Scope and Contents
This collection includes a typed transcription of Finney's pocket diary, which dates from January 1-December 31, 1863. Finney records in brief entries the daily activities of his military unit. The entires provide comments on camp life, Finney's duties, trips away from his military unit (including visits to Indianapolis and with his family), destinations of marches, visiting officers, and rumors of victory and defeat. Among specific events reported are the witnessing of a court martial, the shooting of a deserter, and Finney's participation in the Battle of Gettysburg, "one of the grandest artillery fights this country ever knew."
Joan Dearmin Finney, the transcriber, has provided two useful guides to her transcription of the diary. The first is an identification guide to persons named more than once in its pages. The second is a chronological list of places named.

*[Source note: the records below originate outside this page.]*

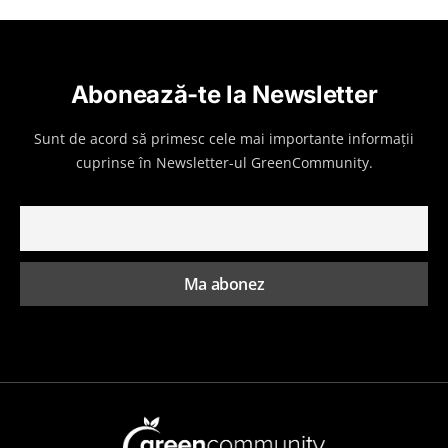
Abonează-te la Newsletter
Sunt de acord să primesc cele mai importante informații
cuprinse în Newsletter-ul GreenCommunity.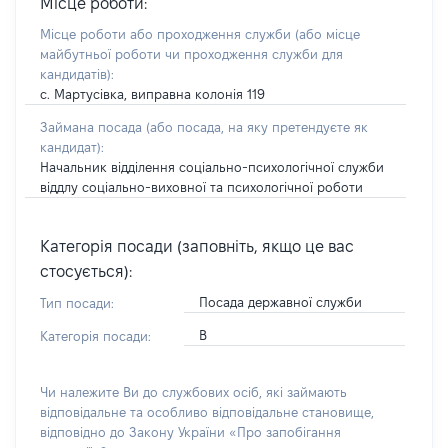
Місце роботи:
Місце роботи або проходження служби
(або місце
майбутньої роботи чи проходження служби для
кандидатів)
:
с. Мартусівка, виправна колонія 119
Займана посада
(або посада, на яку претендуєте як
кандидат)
:
Начальник відділення соціально-психологічної служби
віддлу соціально-виховної та психологічної роботи
Категорія посади (заповніть, якщо це вас
стосується):
Посада державної служби
Тип посади:
В
Категорія посади:
Чи належите Ви до службових осіб, які займають
відповідальне та особливо відповідальне становище,
відповідно до Закону України «Про запобігання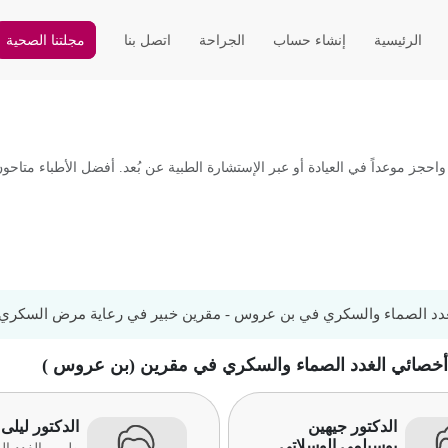
الرئيسية
إنشاء حساب
الجراحة
اتصل بنا
مجلتنا الصحية
موعداً في العيادة أو عبر الإستشارة الطبية عن بُعد. أفضل الأطباء متاحون
دد الصماء والسكري في بن عروس - مقرين خبير في رعاية مرض السكري و
 أخصائي الغدد الصماء والسكري في مقرين (بن عروس )
الدكتور جيهين
الدكتور ليلى
بوسيلمي الوسلاتي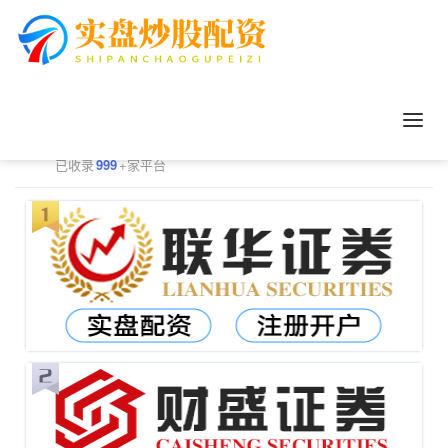
正规配资平台排行
更多
已收录
999
+家平台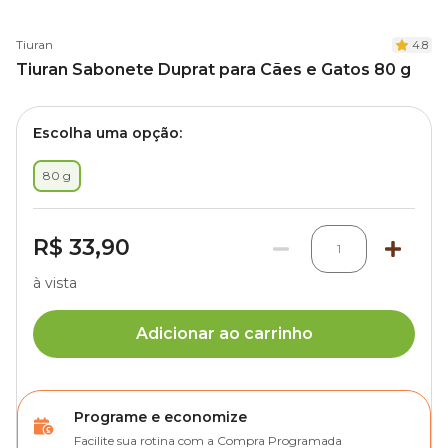
Tiuran
4.8
Tiuran Sabonete Duprat para Cães e Gatos 80 g
Escolha uma opção:
80 g
R$ 33,90
1
à vista
Adicionar ao carrinho
Programe e economize
Facilite sua rotina com a Compra Programada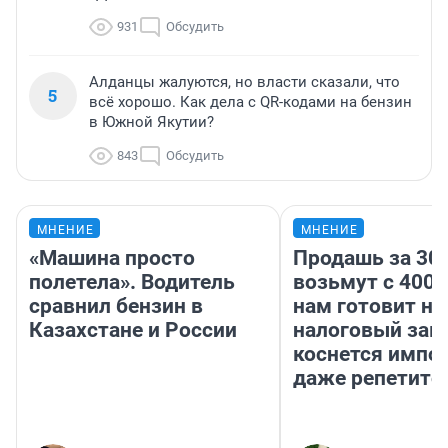
931
Обсудить
Алданцы жалуются, но власти сказали, что
5
всё хорошо. Как дела с QR-кодами на бензин
в Южной Якутии?
843
Обсудить
МНЕНИЕ
МНЕНИЕ
«Машина просто
Продашь за 300
полетела». Водитель
возьмут с 4000
сравнил бензин в
нам готовит н
Казахстане и России
налоговый зако
коснется импор
даже репетито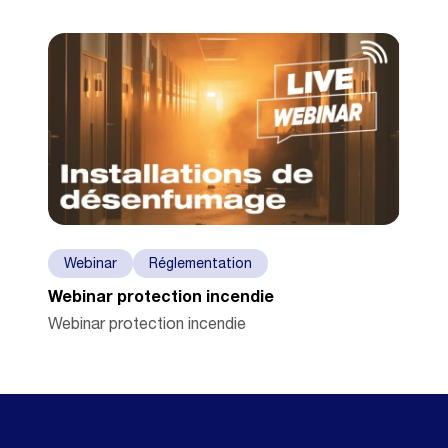
Webinar
Réglementation
Webinar protection incendie
Webinar protection incendie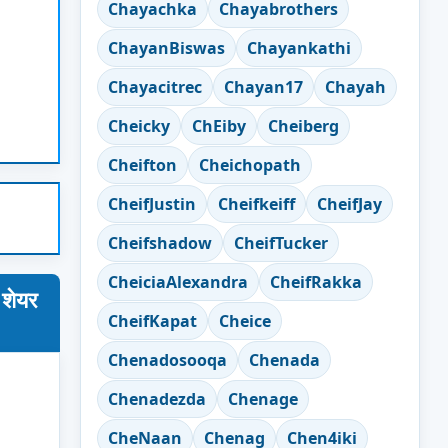
Chayachka
Chayabrothers
ChayanBiswas
Chayankathi
Chayacitrec
Chayan17
Chayah
Cheicky
ChEiby
Cheiberg
Cheifton
Cheichopath
CheifJustin
Cheifkeiff
CheifJay
Cheifshadow
CheifTucker
CheiciaAlexandra
CheifRakka
 शेयर
CheifKapat
Cheice
Chenadosooqa
Chenada
Chenadezda
Chenage
CheNaan
Chenag
Chen4iki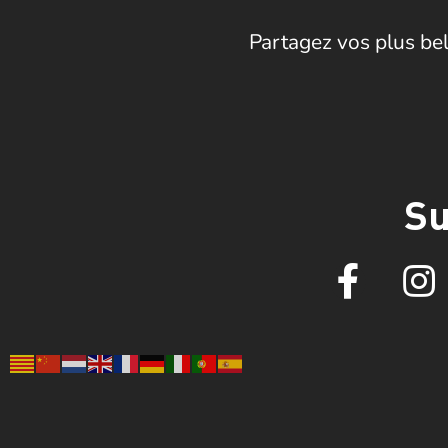
Partagez vos plus bel
Su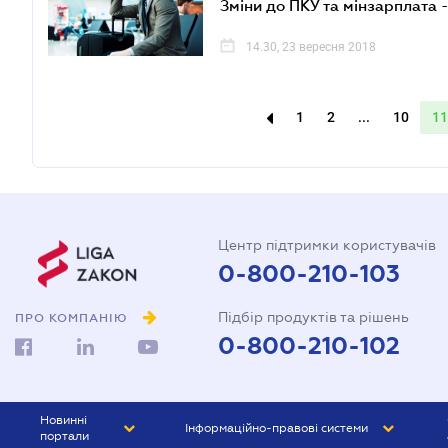
Зміни до ПКУ та мінзарплата 
14.30, 23 вересня 2018
1
2
...
10
11
Центр підтримки користувачів
0-800-210-103
Підбір продуктів та рішень
ПРО КОМПАНІЮ
0-800-210-102
Новинні
Інформаційно-правові системи
портали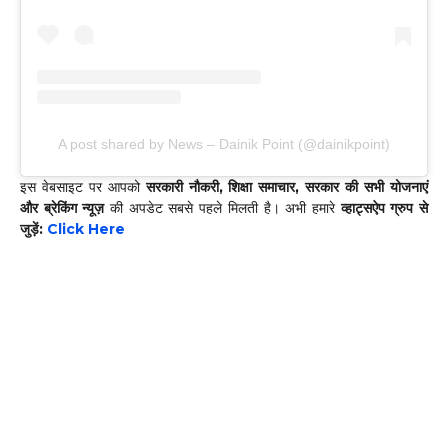
A post shared by News – Dainik Point (@dainikpoint)
इस वेबसाइट पर आपको
सरकारी नौकरी, शिक्षा समाचार, सरकार की सभी योजनाएं
और ब्रेकिंग न्यूज़
की अपडेट सबसे पहले मिलती है। अभी हमारे
व्हाट्सऐप ग्रुप से
जुड़ें:
Click Here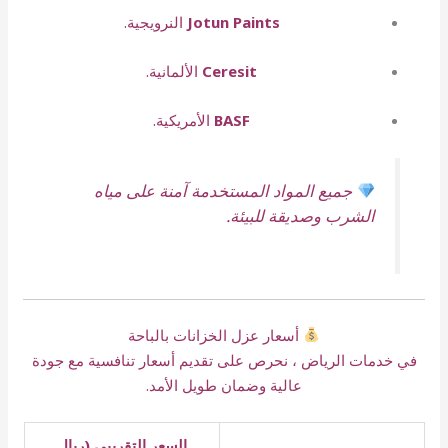
Jotun Paints
النرويجية.
Ceresit
الألمانية.
BASF
الأمريكية.
جميع المواد المستخدمة آمنة على مياه
الشرب وصديقة للبيئة.
أسعار عزل الخزانات بالباحة
في خدمات الرياض ، نحرص على تقديم أسعار تنافسية مع جودة
عالية وضمان طويل الأمد.
السعر التقريبي (ريال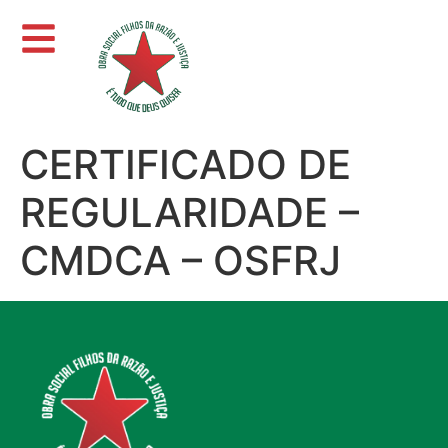
CERTIFICADO DE
REGULARIDADE –
CMDCA – OSFRJ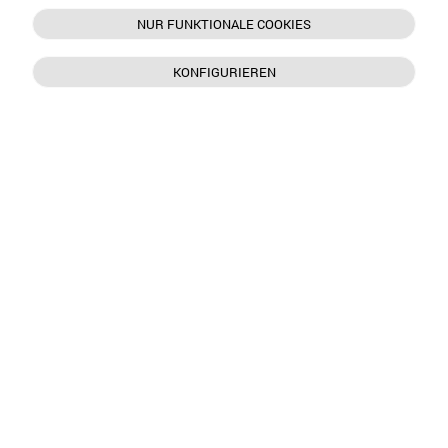
NUR FUNKTIONALE COOKIES
KONFIGURIEREN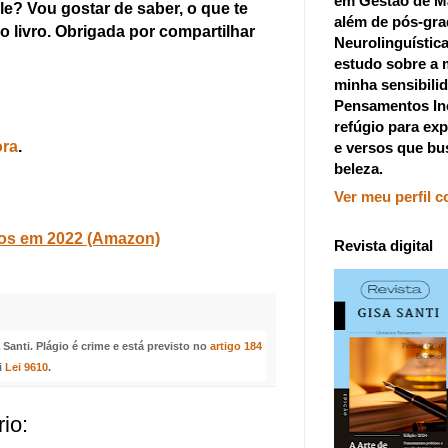
em Gestão de M
e? Vou gostar de saber, o que te
além de pós-gr
 livro. Obrigada por compartilhar
Neurolinguístic
estudo sobre a 
minha sensibilid
Pensamentos In
refúgio para exp
ora
.
e versos que bu
beleza.
Ver meu perfil 
dos em 2022 (Amazon)
Revista digital
anti. Plágio é crime e está previsto no
artigo 184
i
Lei 9610
.
io: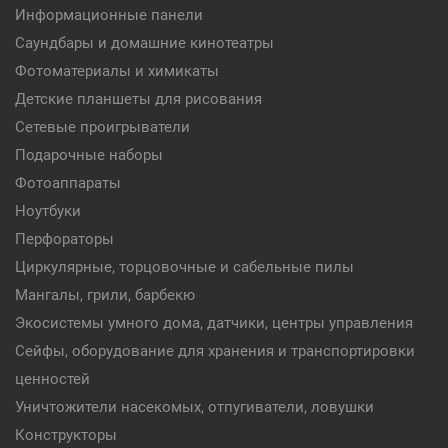
Информационные панели
Саундбары и домашние кинотеатры
Фотоматериалы и химикаты
Детские планшеты для рисования
Сетевые проигрыватели
Подарочные наборы
Фотоаппараты
Ноутбуки
Перфораторы
Циркулярные, торцовочные и сабельные пилы
Мангалы, грили, барбекю
Экосистемы умного дома, датчики, центры управления
Сейфы, оборудование для хранения и транспортировки
ценностей
Уничтожители насекомых, отпугиватели, ловушки
Конструкторы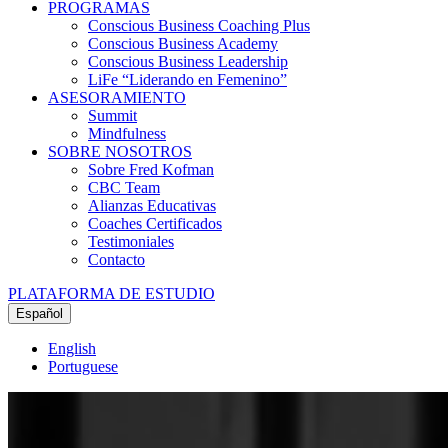
PROGRAMAS
Conscious Business Coaching Plus
Conscious Business Academy
Conscious Business Leadership
LiFe “Liderando en Femenino”
ASESORAMIENTO
Summit
Mindfulness
SOBRE NOSOTROS
Sobre Fred Kofman
CBC Team
Alianzas Educativas
Coaches Certificados
Testimoniales
Contacto
PLATAFORMA DE ESTUDIO
Español
English
Portuguese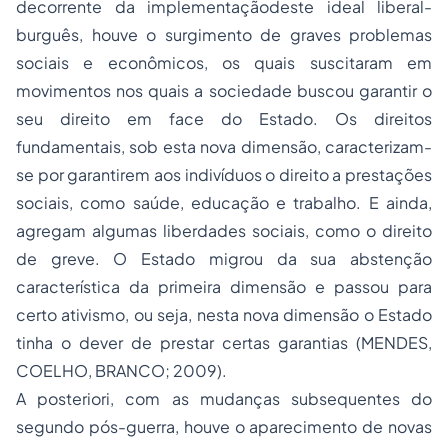
decorrente da implementaçãodeste ideal liberal-
burguês, houve o surgimento de graves problemas
sociais e econômicos, os quais suscitaram em
movimentos nos quais a sociedade buscou garantir o
seu direito em face do Estado. Os direitos
fundamentais, sob esta nova dimensão, caracterizam-
se por garantirem aos indivíduos o direito a prestações
sociais, como saúde,
educação
e trabalho. E ainda,
agregam algumas liberdades sociais, como o direito
de greve. O Estado migrou da sua abstenção
característica da primeira dimensão e passou para
certo ativismo, ou seja, nesta nova dimensão o Estado
tinha o dever de prestar certas garantias (MENDES,
COELHO, BRANCO; 2009).
A posteriori, com as mudanças subsequentes do
segundo pós-guerra, houve o aparecimento de novas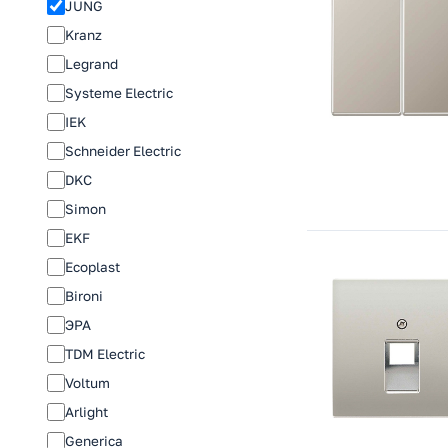
JUNG
Kranz
Legrand
Systeme Electric
IEK
Schneider Electric
DKC
Simon
EKF
Ecoplast
Bironi
ЭРА
TDM Electric
Voltum
Arlight
Generica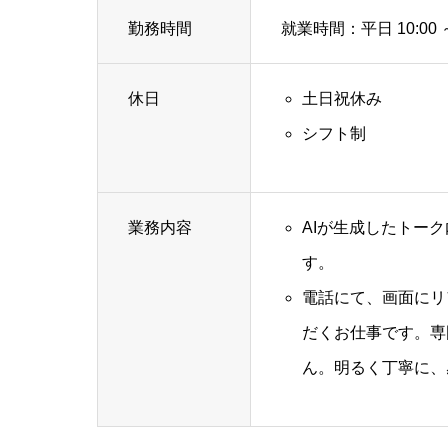
勤務時間
就業時間：平日 10:00 ～
休日
土日祝休み
シフト制
業務内容
AIが生成したトー
す。
電話にて、画面にリ
だくお仕事です。専
ん。明るく丁寧に、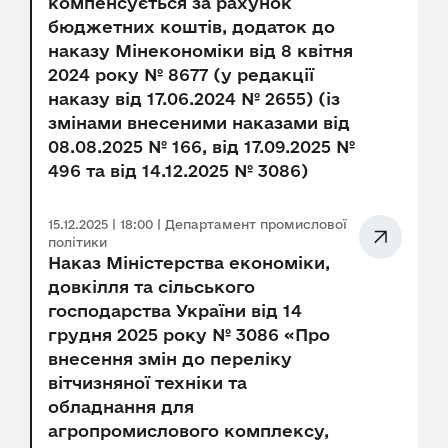
компенсується за рахунок
бюджетних коштів, додаток до
наказу Мінекономіки від 8 квітня
2024 року № 8677 (у редакції
наказу від 17.06.2024 № 2655) (із
змінами внесеними наказами від
08.08.2025 № 166, від 17.09.2025 №
496 та від 14.12.2025 № 3086)
15.12.2025 | 18:00 | Департамент промислової
політики
Наказ Міністерства економіки,
довкілля та сільського
господарства України від 14
грудня 2025 року № 3086 «Про
внесення змін до переліку
вітчизняної техніки та
обладнання для
агропромислового комплексу,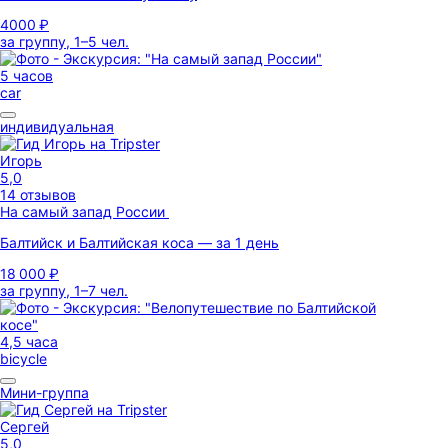
4000 ₽
за группу, 1–5 чел.
5 часов
car
индивидуальная
Игорь
5,0
14 отзывов
На самый запад России
Балтийск и Балтийская коса — за 1 день
18 000 ₽
за группу, 1–7 чел.
4,5 часа
bicycle
Мини-группа
Сергей
5,0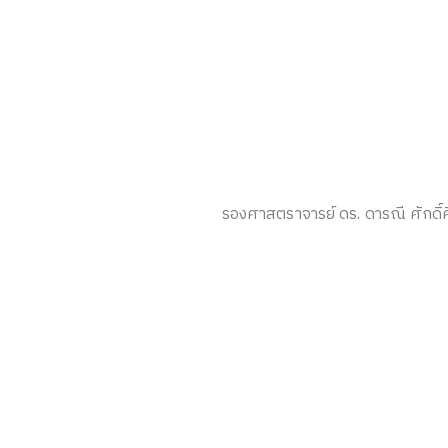
รองศาสตราจารย์ ดร. ดารณี ศักดิ์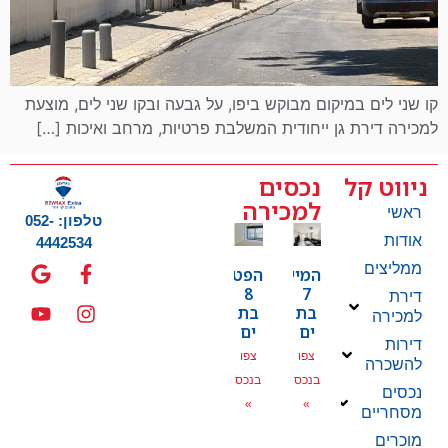
קו שני לים במיקום מבוקש ביפו, על גבעה ובקו שני לים, מוצעת
למכירה דירת גן ייחודית המשלבת פרטיות, מרחב ואיכות […]
ניווט קל
נכסים
למכירה
ראשי
טלפון: 052-
אודות
4442534
ממליצים
המייסדים
הפטמן
8
7
דירת
בת
בת
למכירה
ים
ים
דירות
צפו
צפו
להשכרה
בנכס
בנכס
נכסים
»
»
מסחריים
מוכרים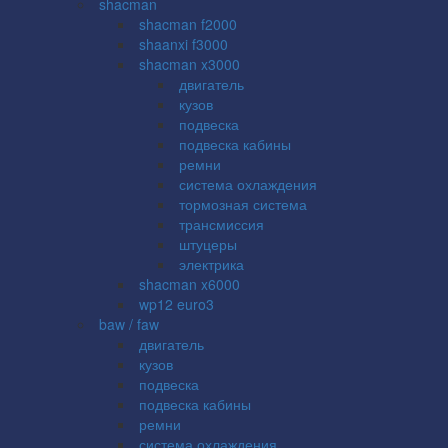
shacman
shacman f2000
shaanxi f3000
shacman x3000
двигатель
кузов
подвеска
подвеска кабины
ремни
система охлаждения
тормозная система
трансмиссия
штуцеры
электрика
shacman x6000
wp12 euro3
baw / faw
двигатель
кузов
подвеска
подвеска кабины
ремни
система охлаждения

Conditions Governing Access
This collection is open for research.
Conditions Governing Use
Literary rights, including copyright resides with the creators of the documents or their legal heirs and assigns. All requests to publish or quote from manuscripts must be submitted to Rare Books and Manuscripts. The publisher must also obtain permission of the copyright holder.
George Edward Finney was born October 8, 1833, the son of Paulinus and Hannah Taylor Finney of Niagara County, New York. He was married twice, first at miss Neal of Franklin, by whom he had one child, Nellie, and then to Alice R. Anderson of Virginia, by whom he had four children: Dena, Frank, Fred, and Barbara. Finney first volunteered for three months' service in the defense of Washington, D.C. and then became assigned to the 19th Indiana Volunteers. He was captured during the Battle of the Wilderness after receiving a gunshot wound. He was imprisoned for three months in Libby Prison, Richmond, Virginia, from which, by varying family accounts he (1) was exchanged and returned to his regiment or (2) was sent to Charleston, S.C. where he was liberated after thirteen more months of imprisonment.
Finney was a printer by trade and following the war he established the Columbus Herald (Indiana), a daily newspaper. in 1895, he moved his family to Martinsville, Indiana, establishing the Martinsville Democrat. He died on April 13, 1916 in Martinsville.
Source: printed finding aid.
The 19th Indiana Volunteers became part of the famous "Iron Brigade" in the Army of the Potomac. The 19th fought in the battles of Antietam, First Bull Run, Second Bull Run, Chancellorsville, Battle of the wilderness, and Gettysburg.